Блюстители закона и порядка нередко поэтому спасались бегством, вследствие чего общественные связи обрывались, и водворялся хаос. Для дерзких и злобных крестьян являлось большим соблазном играть роль барина. Особенно это лежало в характере эстерботнийца. Карл Блад со своим товарищем студентом отправились к пасторскому дому, чтоб спасти часть движимого имущества от разорения. Там они увидели, как крестьяне входили и выходили из комнат с шляпой на голове, валялись на мебели и забавлялись игрой на рояли. «Теперь мы все равные», — сказал один из них студенту.
Вследствие недисциплинированности крестьянской толпы, шведским офицерам приходилось иногда так трудно, что они «теряли голову» и пытались незаметно отделаться от неё разными способами. Но уйти было не легко. «Так как вы, капитан, — сказал крестьянин офицеру Риддериерта, — сманили нас и поставили в опасность, то и ваши солдаты должны остаться здесь. Ни один не смеет уйти. Если кто это сделает, то он будет застрелен на месте. Вы нас обманули и сманили для опасного и рискованного предприятия, которое, наверное, погубит нас. Потому вы должны разделить нашу участь».
Клингспор, обрадованный действиями эстерботнийцев, послал генерала Аминова на юг, для приведения в порядок военной затеи крестьян. 11-го июля Аминов собрал население из местности Нерпеса и его окрестностей; крестьяне обещали выставить ополчение под начальством опытных офицеров, но его нельзя было выводить за пределы собственного округа.

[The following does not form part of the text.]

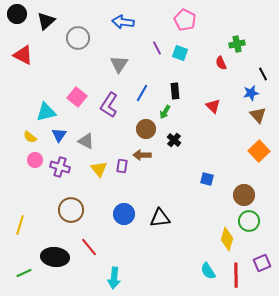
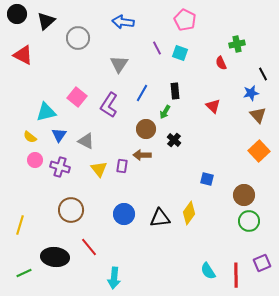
yellow diamond at (227, 239): moved 38 px left, 26 px up; rotated 20 degrees clockwise
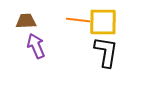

Наиболее заметными очагами восстания явились следующие местности. В окрестностях Таммерфорса партизаны действовали под командой унтер-офицеров Бьернеборгского полка Рута (Roth) и Спува (Spof). Они имели под своим начальством от 40 до 50 солдат, к которым присоединились нижние чины Свеаборгского гарнизона и большое количество вооруженных крестьян. Последние не всегда добровольно примыкали к восстанию. Иногда их подстрекали разными угрозами. Им говорили, например, «если не возьмутся за оружие, то будут повешены у своих же ворот». рассказывают, что и Рут, а в особенности его жестокий капрал Кортман, прибегали к подобным угрозам. На островах озера Руовеси «адмирал» Рут отобрал все лодки и паромы и на них предпринимал свои разбойничьи наезды. На суше его банды сжигали мосты, захватывали транспорты, убивая конвойных. Дерзость Рута простерлась так далеко, что он решился напасть на Таммерфорс, пытаясь отнять его у русских. Только после десятичасовой горячей схватки, в которой приняла участие также и наша артиллерия, коменданту удалось отбить атаки полчищ Рута и Спува. Вообще же они своими набегами причинили много вреда русской армии. Они учреждали засады, а на островах озер устраивали места для склада оружия и безопасные убежища, как писал Михайловский-Данилевский. Сопротивления партизаны не встречали, сочувствие же населения сопровождало их повсюду. Истребить их было почти невозможно, в виду тех убежищ, которые они находили в недоступных местах.
Партизаны в несколько дней отрезали Раевскому все сообщения и подвозы. Не получая провианта, солдаты ходили по окрестностям добывать себе пропитание, скребли землю, доискиваясь картофеля, кореньев, грибов. Граф Каменский, отправляясь из Гельсингфорса к своему отряду, едва не был схвачен партизанами. Первые недели после сражения при Лаппо, были полны забот для русского главнокомандующего. Его удрученное настроение отразилось в рапорте, представленном 19 — 31 июля Монарху из Або.